Re: [PATCH v2] perf data: Add JSON export

From: Arnaldo Carvalho de Melo
Date: Mon Apr 26 2021 - 16:26:04 EST


Em Mon, Apr 26, 2021 at 10:47:16AM -0400, Nicholas Fraser escreveu:
> This adds a feature to export perf data to JSON.
>
> The resolved symbols are exported into the JSON so that external tools
> don't need to load the dsos themselves (or even have access to them at
> all.) This makes it easy to load and analyze perf data with standalone
> tools where direct perf or libbabeltrace integration is impractical.
>
> The exporter uses a minimal inline JSON encoding without any external
> dependencies. Currently it only outputs some headers and sample metadata
> but it's easily extensible.
>
> Use it like this:
>
> perf data convert --to-json out.json

I had to apply this for it to build:

diff --git a/tools/perf/util/data-convert-json.c b/tools/perf/util/data-convert-json.c
index b57c48d355039f6f..f24593d57f80be1b 100644
--- a/tools/perf/util/data-convert-json.c
+++ b/tools/perf/util/data-convert-json.c
@@ -100,7 +100,7 @@ static void output_json_key_string(FILE *out, bool comma, int depth,
}

// Outputs a JSON key-value pair where the value is a printf format string.
-__(printf, 5, 6)
+__printf(5, 6)
static void output_json_key_format(FILE *out, bool comma, int depth,
const char *key, const char *format, ...)

● DATA EXTRACT:
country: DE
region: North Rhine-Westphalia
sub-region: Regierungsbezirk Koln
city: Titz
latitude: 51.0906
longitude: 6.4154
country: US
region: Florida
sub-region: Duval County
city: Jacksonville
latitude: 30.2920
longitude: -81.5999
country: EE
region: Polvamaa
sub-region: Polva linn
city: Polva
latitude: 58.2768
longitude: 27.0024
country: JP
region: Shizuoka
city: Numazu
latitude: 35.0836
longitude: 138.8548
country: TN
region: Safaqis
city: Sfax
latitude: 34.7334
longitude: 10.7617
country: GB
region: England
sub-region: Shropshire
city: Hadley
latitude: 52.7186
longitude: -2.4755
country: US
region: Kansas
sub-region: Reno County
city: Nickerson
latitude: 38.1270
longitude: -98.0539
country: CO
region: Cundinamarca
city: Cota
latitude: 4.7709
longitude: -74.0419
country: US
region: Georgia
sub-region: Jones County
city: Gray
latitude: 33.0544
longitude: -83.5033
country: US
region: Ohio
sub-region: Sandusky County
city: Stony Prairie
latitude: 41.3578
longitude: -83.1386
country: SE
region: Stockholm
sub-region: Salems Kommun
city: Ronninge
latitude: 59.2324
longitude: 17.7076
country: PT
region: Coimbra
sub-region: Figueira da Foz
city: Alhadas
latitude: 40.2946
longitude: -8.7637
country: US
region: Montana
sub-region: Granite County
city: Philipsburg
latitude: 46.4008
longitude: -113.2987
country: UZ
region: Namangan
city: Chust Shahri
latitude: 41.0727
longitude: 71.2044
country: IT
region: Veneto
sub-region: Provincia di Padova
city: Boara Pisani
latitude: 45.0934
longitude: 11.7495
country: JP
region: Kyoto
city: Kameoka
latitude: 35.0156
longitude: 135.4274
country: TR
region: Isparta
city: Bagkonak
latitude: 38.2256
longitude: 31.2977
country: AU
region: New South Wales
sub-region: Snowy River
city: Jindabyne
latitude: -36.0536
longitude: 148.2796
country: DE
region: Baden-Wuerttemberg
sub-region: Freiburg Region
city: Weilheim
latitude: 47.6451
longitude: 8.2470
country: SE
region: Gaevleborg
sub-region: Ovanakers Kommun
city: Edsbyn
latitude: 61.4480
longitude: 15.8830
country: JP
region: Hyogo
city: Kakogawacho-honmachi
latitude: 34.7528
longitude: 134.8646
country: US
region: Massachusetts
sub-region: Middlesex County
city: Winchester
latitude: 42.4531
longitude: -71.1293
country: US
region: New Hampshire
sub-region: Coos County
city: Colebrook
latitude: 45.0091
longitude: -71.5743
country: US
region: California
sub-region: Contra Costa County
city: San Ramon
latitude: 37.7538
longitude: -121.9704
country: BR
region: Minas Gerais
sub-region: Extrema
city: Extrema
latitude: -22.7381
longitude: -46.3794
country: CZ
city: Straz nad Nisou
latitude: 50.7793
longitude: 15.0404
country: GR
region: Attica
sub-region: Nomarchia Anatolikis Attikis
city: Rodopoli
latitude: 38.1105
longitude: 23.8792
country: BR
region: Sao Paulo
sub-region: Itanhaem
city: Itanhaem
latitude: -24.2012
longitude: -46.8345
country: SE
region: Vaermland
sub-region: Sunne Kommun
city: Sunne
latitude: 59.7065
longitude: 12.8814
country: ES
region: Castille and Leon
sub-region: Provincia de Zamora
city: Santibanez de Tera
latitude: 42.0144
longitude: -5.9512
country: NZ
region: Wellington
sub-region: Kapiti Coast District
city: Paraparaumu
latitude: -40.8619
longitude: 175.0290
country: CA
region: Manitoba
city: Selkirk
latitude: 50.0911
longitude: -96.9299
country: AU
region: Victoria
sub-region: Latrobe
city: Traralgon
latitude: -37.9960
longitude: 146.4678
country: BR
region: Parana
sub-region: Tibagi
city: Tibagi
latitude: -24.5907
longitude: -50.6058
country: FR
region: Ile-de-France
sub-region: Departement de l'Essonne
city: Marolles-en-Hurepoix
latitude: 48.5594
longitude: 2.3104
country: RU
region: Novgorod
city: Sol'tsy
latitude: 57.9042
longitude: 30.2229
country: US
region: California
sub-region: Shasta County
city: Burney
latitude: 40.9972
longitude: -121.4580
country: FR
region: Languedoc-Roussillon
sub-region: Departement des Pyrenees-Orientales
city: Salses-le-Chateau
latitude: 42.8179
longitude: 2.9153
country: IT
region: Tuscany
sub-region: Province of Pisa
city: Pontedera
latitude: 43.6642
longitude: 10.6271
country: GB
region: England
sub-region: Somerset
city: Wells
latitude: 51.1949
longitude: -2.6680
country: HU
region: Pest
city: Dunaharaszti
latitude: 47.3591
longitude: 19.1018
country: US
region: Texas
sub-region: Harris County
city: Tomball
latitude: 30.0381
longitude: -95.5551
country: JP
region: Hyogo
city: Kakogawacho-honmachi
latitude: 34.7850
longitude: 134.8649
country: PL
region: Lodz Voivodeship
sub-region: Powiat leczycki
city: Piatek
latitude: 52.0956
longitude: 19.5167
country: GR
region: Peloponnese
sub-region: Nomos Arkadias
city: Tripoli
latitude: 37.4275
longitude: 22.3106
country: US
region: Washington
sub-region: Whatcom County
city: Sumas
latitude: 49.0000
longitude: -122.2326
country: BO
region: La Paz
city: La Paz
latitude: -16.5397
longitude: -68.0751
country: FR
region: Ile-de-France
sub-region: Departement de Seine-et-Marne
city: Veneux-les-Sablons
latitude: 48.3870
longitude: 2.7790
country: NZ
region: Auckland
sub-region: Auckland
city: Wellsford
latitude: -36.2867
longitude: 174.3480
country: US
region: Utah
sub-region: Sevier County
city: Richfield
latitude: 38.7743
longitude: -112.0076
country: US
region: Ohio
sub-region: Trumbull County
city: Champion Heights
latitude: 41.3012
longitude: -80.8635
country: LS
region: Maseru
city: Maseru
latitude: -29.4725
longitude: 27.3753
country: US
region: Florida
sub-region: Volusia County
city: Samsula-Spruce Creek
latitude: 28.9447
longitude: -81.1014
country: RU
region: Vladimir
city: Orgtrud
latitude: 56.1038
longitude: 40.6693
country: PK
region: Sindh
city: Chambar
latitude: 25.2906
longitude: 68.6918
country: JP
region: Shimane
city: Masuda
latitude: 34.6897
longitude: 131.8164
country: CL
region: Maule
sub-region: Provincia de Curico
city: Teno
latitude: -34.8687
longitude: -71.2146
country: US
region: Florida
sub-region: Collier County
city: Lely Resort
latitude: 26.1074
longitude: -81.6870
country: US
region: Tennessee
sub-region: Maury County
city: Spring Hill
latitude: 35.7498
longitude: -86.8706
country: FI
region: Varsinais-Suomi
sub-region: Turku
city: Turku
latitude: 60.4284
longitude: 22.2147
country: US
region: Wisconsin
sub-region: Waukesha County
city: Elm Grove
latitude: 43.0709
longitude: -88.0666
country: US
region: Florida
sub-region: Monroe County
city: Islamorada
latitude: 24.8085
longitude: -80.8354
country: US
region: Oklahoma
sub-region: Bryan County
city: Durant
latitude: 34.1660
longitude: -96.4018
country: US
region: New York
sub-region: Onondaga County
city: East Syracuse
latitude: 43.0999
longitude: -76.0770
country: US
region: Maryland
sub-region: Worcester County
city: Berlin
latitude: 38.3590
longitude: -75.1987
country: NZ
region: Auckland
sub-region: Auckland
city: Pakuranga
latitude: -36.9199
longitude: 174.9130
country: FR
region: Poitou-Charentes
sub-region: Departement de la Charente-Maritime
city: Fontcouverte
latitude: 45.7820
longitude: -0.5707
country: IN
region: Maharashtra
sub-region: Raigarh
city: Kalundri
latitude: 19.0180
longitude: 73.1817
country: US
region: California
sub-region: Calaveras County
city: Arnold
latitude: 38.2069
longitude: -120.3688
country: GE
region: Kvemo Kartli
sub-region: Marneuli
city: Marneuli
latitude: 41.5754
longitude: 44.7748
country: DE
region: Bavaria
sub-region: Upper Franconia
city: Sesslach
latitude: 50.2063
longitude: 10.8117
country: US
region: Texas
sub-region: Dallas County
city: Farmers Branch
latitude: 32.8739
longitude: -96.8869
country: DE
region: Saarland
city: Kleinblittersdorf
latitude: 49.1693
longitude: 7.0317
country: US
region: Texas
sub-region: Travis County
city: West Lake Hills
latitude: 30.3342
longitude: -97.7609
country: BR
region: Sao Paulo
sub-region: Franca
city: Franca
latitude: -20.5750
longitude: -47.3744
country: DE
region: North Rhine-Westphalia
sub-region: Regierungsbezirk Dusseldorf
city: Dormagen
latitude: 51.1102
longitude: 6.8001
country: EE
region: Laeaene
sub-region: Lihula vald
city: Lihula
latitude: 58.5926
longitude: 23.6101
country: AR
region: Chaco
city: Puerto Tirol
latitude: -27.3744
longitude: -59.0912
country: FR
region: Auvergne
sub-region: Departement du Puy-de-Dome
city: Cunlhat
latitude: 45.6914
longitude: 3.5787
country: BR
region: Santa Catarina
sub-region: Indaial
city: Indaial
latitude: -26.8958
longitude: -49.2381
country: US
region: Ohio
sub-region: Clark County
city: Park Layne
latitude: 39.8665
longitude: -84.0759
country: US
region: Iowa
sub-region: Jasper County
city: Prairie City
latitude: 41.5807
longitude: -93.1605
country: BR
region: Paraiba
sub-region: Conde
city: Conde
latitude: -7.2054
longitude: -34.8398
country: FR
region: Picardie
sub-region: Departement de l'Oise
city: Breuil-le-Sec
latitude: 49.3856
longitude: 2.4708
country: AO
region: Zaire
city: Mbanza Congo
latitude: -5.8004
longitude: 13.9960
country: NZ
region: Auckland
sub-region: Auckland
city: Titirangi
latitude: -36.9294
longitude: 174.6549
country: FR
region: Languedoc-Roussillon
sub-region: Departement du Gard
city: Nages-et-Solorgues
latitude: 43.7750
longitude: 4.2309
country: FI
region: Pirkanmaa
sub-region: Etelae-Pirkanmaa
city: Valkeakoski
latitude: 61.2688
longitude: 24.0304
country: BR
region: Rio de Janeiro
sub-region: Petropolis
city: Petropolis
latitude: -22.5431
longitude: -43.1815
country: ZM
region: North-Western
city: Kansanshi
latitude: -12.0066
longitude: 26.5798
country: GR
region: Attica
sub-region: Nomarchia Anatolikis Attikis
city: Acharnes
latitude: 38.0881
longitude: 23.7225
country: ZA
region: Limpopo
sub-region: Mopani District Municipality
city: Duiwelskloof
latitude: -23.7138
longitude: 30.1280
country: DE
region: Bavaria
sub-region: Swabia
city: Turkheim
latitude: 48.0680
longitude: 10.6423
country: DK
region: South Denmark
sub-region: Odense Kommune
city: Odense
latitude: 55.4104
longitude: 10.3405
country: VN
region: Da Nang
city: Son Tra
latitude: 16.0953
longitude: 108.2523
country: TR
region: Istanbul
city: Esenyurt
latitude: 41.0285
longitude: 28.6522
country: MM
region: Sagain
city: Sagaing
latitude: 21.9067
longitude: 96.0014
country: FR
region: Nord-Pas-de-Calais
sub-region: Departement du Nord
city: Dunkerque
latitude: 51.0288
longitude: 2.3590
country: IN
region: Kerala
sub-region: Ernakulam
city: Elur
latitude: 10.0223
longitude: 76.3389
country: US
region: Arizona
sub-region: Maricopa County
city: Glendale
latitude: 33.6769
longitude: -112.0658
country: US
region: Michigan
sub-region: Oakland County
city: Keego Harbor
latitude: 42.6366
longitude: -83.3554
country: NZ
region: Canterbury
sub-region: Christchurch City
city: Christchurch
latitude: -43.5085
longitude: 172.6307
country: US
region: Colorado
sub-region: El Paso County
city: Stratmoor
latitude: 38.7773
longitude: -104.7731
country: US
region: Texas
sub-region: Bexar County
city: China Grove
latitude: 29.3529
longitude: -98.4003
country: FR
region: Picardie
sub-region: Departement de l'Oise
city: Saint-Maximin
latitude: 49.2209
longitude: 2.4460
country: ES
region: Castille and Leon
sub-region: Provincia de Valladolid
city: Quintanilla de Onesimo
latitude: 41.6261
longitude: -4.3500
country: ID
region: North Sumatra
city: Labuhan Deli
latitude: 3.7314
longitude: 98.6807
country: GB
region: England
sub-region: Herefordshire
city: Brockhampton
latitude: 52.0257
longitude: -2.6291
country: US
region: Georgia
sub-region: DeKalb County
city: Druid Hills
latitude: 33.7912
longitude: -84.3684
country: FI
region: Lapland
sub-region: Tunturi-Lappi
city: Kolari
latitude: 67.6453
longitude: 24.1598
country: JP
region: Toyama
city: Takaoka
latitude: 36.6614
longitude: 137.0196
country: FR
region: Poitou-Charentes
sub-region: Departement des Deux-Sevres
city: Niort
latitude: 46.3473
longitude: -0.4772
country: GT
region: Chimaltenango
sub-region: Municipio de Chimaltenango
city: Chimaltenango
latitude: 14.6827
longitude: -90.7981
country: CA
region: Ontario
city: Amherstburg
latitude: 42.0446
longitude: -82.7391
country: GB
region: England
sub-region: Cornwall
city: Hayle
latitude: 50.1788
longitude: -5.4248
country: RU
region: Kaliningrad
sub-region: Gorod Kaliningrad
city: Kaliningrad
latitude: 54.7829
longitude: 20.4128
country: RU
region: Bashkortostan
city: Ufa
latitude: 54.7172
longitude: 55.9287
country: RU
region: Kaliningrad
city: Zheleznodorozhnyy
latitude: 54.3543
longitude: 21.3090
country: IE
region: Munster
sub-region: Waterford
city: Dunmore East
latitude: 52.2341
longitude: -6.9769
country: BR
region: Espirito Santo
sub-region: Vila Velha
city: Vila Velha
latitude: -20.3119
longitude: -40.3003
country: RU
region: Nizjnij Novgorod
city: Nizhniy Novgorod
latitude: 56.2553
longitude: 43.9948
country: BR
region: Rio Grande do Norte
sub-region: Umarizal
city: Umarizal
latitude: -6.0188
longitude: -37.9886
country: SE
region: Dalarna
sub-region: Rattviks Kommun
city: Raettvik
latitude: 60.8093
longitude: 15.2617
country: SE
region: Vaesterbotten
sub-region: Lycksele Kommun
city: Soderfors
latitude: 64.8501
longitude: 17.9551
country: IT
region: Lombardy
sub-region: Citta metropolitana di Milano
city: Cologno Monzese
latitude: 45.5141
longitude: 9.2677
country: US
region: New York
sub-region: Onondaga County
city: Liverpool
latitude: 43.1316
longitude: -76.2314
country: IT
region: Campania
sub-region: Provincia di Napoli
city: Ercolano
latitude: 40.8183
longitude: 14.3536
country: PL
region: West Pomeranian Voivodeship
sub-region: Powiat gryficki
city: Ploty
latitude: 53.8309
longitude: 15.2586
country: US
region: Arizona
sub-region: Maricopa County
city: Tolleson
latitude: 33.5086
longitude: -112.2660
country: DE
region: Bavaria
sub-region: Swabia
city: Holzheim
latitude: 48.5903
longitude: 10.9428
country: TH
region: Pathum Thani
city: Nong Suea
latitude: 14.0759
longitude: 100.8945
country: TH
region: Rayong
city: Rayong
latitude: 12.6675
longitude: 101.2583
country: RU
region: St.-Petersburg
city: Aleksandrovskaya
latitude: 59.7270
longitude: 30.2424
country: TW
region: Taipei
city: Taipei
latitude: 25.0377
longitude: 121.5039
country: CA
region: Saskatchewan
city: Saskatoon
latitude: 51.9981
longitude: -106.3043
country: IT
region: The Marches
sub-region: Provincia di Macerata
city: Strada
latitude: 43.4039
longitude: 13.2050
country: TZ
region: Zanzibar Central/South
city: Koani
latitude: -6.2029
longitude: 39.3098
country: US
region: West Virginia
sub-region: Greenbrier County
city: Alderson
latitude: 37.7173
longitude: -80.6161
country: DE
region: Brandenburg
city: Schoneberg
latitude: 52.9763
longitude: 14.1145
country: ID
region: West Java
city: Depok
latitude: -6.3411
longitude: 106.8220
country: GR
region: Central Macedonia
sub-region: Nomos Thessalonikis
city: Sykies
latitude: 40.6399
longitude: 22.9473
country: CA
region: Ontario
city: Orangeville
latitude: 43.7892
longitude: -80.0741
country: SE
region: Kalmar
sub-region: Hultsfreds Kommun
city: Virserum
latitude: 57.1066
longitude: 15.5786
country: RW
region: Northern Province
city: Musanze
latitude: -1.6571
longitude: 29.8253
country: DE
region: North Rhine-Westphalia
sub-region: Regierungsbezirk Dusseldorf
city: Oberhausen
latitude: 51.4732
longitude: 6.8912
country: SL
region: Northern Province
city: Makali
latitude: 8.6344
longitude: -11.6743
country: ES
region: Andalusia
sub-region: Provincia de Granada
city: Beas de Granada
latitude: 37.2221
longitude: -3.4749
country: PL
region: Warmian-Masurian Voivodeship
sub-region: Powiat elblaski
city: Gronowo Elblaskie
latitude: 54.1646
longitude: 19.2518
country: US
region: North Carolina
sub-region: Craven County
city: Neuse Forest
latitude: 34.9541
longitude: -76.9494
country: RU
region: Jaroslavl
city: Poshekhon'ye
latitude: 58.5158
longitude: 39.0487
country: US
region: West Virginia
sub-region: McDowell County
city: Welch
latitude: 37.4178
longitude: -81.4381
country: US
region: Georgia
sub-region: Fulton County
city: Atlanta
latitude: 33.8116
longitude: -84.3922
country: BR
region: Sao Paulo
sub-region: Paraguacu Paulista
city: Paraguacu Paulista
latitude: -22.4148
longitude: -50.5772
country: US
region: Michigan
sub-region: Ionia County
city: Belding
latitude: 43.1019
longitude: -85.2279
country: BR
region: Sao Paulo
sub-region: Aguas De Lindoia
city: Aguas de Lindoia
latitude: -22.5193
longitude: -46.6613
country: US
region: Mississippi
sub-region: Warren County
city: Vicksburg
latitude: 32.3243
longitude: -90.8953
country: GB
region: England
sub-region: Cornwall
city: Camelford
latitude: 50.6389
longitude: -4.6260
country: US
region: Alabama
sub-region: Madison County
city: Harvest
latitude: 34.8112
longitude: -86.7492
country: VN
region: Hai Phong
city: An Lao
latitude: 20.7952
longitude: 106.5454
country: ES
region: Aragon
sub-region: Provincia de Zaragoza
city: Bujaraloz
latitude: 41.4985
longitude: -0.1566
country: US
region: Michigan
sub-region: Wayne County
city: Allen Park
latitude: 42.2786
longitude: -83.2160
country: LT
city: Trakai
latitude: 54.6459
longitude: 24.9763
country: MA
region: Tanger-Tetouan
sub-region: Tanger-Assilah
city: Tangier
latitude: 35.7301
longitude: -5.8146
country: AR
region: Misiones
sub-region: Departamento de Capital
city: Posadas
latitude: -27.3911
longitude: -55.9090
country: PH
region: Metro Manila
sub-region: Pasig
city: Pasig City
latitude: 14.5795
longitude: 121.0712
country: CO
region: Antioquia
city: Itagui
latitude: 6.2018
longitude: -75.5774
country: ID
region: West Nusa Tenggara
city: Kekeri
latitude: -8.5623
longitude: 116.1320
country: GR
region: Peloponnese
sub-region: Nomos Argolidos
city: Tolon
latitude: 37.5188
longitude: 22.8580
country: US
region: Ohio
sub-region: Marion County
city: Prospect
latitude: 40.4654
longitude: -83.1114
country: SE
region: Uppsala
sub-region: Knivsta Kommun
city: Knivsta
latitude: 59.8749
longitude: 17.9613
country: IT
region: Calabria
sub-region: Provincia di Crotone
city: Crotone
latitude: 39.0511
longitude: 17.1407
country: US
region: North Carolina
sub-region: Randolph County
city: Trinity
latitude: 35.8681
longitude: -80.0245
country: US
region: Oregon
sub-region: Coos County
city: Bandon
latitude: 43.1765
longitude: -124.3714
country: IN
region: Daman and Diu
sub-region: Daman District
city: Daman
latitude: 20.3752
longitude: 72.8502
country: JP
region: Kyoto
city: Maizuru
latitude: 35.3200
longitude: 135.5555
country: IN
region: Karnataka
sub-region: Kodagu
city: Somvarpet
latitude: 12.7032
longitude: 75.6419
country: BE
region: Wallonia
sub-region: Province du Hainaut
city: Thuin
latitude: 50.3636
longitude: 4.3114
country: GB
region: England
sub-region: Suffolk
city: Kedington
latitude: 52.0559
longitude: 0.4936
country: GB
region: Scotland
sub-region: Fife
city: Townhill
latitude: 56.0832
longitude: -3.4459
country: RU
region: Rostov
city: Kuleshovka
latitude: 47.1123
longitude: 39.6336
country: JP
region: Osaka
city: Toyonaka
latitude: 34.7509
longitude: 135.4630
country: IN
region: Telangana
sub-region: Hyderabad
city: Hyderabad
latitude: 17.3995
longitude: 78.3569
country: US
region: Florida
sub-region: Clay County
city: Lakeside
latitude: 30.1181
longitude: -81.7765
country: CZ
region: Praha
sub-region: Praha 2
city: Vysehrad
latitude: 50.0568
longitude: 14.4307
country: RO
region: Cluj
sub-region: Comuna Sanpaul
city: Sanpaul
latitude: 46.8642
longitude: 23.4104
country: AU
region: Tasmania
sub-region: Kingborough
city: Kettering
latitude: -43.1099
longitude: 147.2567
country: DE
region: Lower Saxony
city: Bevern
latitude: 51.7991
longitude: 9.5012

● WORK INSTRUCTIONS:
a. According to the perf JSON patch message, what external dependencies does the exporter use for its JSON encoding?
b. Quote the perf JSON patch message from "Re: [PATCH v2]" up to and including "data to JSON.".
c. Continue the perf JSON patch message from the point where it stops.
The items are separate material and are not part of the perf JSON patch message.

● EXERCISE RESULTS:
a. None; it uses a minimal inline JSON encoding without any external dependencies.

b.
Re: [PATCH v2] perf data: Add JSON export

From: Arnaldo Carvalho de Melo
Date: Mon Apr 26 2021 - 16:26:04 EST


Em Mon, Apr 26, 2021 at 10:47:16AM -0400, Nicholas Fraser escreveu:
> This adds a feature to export perf data to JSON.

c.
{
[acme@five perf]$

I'll test build with the container suite and test the feature, thanks!

- Arnaldo

> Signed-off-by: Nicholas Fraser <nfraser@xxxxxxxxxxxxxxx>
> ---
>
> Notes:
> This is a follow-up to a patch sent a couple weeks ago. I realized I sent a
> fixed version incorrectly as a reply to a previous version of the same patch so
> I'm re-sending it properly.
>
> Here's an example of what the resulting JSON looks like:
>
> {
> "linux-perf-json-version": 1,
> "headers": {
> "header-version": 1,
> "captured-on": "2021-04-06T08:42:01Z",
> "os-release": "5.11.11-arch1-1",
> "arch": "x86_64",
> "cpu-desc": "Intel(R) Core(TM) i5-8250U CPU @ 1.60GHz",
> ...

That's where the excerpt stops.